Accidents to Plumbing and Other Systems

      Section 10.01. Tenant shall give to Landlord prompt written notice of any damage to, or defective condition in, any part or appurtenance of the Building’s plumbing, electrical, heating, air conditioning or other systems serving, located in, or passing through, the Premises. Any such damage or defective condition shall be remedied by Landlord with reasonable diligence, but if such damage or defective condition was caused by, or resulted from, the negligence of or misuse by Tenant or its employees, agents, licensees or invitees, the cost of the remedy thereof shall be paid by Tenant unless otherwise covered by insurance.
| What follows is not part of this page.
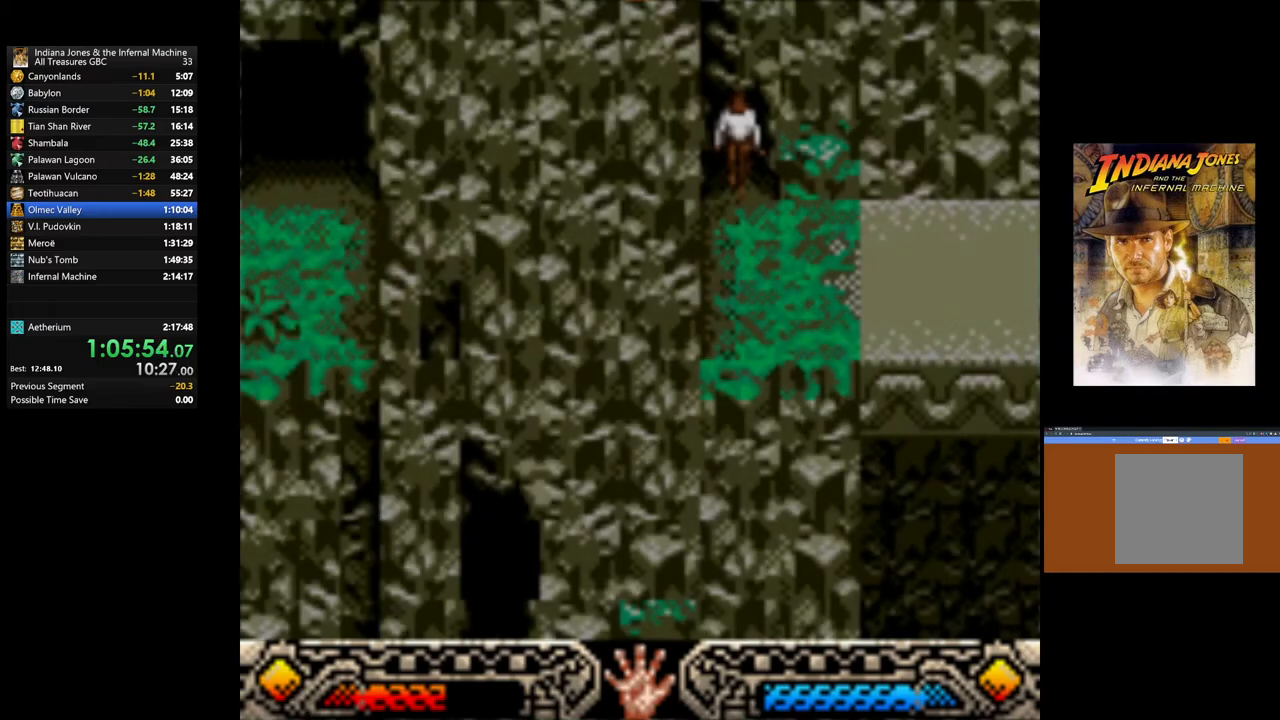
{"buttons": [], "left_stick": "right", "right_stick": "center", "events": [[200, "left_stick", "right"]]}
Tenant shall not be entitled to claim any damages arising from any such damage or defective condition unless the same shall have been caused by the negligence of Landlord in the operation or maintenance of the Premises or Building and the same shall not have been remedied by Landlord with reasonable diligence after written notice thereof from Tenant to Landlord; nor shall Tenant be entitled to claim any eviction by reason of any such damage or defective condition unless the same shall have rendered the Premises untenantable and the Premises shall not have been made tenantable by Landlord within a reasonable time after written notice thereof from Tenant to Landlord, If the Premises are untenantable for a period of five (5) consecutive business days, Fixed Rent shall abate until such condition is cured.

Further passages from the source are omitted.